» Exercise objective
Within the records below is a range that opens at the line with "table_cell [248, 578, 497, 678]" and closes at the line with "table_cell [193, 409, 247, 577]". Return that range word for word, both ends included, and only that range.

(Dataset entries)
========

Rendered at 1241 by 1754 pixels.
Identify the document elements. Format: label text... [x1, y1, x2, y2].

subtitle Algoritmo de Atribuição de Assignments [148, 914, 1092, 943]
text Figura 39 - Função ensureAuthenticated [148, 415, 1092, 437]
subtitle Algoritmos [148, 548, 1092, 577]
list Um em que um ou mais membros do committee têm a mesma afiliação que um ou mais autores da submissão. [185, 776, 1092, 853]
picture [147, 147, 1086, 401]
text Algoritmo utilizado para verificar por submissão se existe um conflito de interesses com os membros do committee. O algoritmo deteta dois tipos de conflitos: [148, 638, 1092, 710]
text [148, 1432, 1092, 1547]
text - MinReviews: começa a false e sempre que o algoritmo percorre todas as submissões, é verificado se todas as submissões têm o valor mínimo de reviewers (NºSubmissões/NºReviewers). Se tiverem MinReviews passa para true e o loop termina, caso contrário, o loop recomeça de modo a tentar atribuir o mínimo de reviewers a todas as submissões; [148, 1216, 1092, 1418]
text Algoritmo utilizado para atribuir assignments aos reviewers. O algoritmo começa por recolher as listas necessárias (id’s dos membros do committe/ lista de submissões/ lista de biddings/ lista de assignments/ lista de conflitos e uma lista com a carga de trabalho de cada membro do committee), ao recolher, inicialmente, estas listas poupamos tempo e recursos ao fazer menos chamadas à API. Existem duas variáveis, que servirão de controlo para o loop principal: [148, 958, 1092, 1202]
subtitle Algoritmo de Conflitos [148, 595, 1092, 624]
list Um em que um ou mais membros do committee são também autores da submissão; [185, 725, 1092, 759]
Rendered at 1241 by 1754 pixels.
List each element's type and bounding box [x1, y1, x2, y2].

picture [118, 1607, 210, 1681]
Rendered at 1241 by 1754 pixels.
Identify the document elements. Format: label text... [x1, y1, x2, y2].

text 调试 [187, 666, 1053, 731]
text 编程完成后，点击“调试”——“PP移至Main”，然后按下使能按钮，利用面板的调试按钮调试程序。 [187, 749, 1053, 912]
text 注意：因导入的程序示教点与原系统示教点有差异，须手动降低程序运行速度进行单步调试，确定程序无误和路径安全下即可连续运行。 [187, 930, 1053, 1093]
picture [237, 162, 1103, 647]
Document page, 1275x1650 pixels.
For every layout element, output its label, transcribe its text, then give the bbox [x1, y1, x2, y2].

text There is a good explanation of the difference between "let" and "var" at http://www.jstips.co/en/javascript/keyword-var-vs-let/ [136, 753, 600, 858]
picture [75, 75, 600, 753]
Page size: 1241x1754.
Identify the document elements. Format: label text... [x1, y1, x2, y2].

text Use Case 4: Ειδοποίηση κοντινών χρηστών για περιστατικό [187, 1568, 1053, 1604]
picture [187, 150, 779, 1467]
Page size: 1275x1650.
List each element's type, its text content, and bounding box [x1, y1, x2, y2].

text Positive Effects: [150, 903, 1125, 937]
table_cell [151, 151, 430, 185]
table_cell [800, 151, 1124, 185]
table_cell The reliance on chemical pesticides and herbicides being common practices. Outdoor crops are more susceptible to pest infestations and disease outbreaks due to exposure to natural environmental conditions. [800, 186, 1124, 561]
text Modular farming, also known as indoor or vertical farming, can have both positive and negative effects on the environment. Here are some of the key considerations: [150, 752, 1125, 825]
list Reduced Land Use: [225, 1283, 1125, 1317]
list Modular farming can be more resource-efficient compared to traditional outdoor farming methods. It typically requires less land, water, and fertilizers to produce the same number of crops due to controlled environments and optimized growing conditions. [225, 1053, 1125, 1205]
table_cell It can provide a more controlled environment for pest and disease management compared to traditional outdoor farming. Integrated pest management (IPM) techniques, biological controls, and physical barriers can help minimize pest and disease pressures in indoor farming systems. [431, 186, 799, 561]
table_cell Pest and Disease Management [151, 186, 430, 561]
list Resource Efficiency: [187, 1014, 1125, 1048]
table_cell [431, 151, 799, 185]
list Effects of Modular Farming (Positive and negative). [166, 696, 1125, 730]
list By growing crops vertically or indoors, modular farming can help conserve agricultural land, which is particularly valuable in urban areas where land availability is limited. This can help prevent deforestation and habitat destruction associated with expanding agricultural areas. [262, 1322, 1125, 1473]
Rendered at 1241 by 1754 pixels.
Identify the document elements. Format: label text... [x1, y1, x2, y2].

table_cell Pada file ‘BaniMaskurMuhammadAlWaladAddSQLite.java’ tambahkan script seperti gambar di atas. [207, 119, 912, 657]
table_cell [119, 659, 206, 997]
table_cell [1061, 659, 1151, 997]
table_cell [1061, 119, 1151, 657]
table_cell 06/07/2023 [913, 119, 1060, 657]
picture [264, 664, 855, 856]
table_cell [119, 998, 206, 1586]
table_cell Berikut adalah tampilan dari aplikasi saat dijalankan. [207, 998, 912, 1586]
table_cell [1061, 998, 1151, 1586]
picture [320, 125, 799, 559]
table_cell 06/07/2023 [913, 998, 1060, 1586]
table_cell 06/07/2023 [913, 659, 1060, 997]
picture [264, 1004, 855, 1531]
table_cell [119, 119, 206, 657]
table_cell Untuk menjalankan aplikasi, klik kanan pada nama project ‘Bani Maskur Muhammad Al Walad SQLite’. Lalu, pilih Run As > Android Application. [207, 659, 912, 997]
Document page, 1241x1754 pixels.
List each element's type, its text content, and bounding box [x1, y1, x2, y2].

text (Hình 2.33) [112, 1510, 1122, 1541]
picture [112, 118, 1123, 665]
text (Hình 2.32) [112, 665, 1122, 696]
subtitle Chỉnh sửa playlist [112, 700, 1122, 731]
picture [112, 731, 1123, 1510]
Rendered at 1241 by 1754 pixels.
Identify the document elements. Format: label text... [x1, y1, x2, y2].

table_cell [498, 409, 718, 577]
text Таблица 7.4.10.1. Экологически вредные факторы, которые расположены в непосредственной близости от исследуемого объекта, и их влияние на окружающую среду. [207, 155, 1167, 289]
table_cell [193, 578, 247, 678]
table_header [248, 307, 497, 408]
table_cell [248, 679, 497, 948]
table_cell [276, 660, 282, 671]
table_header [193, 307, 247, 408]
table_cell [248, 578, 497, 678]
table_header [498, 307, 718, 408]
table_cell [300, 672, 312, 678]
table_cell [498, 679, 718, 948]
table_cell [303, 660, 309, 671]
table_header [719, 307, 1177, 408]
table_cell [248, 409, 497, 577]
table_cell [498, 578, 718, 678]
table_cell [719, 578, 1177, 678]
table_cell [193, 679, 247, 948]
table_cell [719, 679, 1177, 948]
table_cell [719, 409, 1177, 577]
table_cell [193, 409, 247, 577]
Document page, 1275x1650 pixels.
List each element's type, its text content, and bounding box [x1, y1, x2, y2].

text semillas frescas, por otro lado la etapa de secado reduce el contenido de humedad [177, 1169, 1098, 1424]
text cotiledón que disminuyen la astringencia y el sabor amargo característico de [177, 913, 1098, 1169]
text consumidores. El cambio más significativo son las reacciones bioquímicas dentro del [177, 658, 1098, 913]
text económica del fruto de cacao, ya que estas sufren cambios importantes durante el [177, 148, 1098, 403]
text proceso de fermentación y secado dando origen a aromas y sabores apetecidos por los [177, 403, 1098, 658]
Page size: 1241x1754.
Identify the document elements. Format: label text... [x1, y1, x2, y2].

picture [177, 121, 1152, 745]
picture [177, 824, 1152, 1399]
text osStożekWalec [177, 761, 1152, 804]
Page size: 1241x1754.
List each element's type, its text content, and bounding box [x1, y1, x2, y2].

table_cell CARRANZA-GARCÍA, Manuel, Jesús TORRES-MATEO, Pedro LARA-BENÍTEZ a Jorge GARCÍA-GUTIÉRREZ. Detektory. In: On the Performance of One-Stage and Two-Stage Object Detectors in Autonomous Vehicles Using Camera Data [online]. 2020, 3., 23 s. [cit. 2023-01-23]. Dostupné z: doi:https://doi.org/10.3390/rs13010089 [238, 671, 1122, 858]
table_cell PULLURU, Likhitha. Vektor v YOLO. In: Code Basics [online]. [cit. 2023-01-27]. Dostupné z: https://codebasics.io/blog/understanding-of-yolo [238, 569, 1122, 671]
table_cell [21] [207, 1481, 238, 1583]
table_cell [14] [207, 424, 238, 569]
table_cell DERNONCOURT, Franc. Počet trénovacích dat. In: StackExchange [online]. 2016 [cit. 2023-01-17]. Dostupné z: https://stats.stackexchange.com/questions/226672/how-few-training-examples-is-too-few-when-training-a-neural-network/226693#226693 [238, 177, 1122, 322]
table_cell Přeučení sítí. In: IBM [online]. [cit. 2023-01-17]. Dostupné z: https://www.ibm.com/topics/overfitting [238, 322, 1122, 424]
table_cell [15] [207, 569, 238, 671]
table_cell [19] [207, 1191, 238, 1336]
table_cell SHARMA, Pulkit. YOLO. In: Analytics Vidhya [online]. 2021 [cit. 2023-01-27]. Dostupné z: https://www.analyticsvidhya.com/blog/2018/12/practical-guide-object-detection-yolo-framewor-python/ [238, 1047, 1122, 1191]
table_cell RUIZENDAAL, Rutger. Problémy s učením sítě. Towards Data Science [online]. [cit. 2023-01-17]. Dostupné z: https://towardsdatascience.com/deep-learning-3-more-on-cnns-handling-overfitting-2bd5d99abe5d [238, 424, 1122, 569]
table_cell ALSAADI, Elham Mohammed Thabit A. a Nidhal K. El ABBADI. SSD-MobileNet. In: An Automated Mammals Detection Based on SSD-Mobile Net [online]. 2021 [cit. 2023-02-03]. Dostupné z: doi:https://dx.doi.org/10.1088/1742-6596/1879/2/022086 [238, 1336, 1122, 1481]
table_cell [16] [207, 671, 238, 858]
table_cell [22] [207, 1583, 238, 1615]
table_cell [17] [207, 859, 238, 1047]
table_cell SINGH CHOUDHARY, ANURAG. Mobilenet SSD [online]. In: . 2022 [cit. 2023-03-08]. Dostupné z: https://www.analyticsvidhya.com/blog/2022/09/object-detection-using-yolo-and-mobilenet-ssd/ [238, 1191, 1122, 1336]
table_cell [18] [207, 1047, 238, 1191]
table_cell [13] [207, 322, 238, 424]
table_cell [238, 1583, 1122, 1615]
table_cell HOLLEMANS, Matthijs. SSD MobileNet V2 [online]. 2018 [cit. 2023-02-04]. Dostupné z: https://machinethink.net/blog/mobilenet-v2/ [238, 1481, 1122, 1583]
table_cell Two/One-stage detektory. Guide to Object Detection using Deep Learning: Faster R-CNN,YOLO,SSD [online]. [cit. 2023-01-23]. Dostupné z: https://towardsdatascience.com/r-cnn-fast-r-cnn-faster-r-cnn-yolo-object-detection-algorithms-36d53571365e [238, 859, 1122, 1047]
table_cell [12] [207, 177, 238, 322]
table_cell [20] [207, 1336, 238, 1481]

========

» Response area
table_cell [248, 578, 497, 678]
table_header [498, 307, 718, 408]
table_cell [300, 672, 312, 678]
table_cell [498, 679, 718, 948]
table_cell [303, 660, 309, 671]
table_header [719, 307, 1177, 408]
table_cell [248, 409, 497, 577]
table_cell [498, 578, 718, 678]
table_cell [719, 578, 1177, 678]
table_cell [193, 679, 247, 948]
table_cell [719, 679, 1177, 948]
table_cell [719, 409, 1177, 577]
table_cell [193, 409, 247, 577]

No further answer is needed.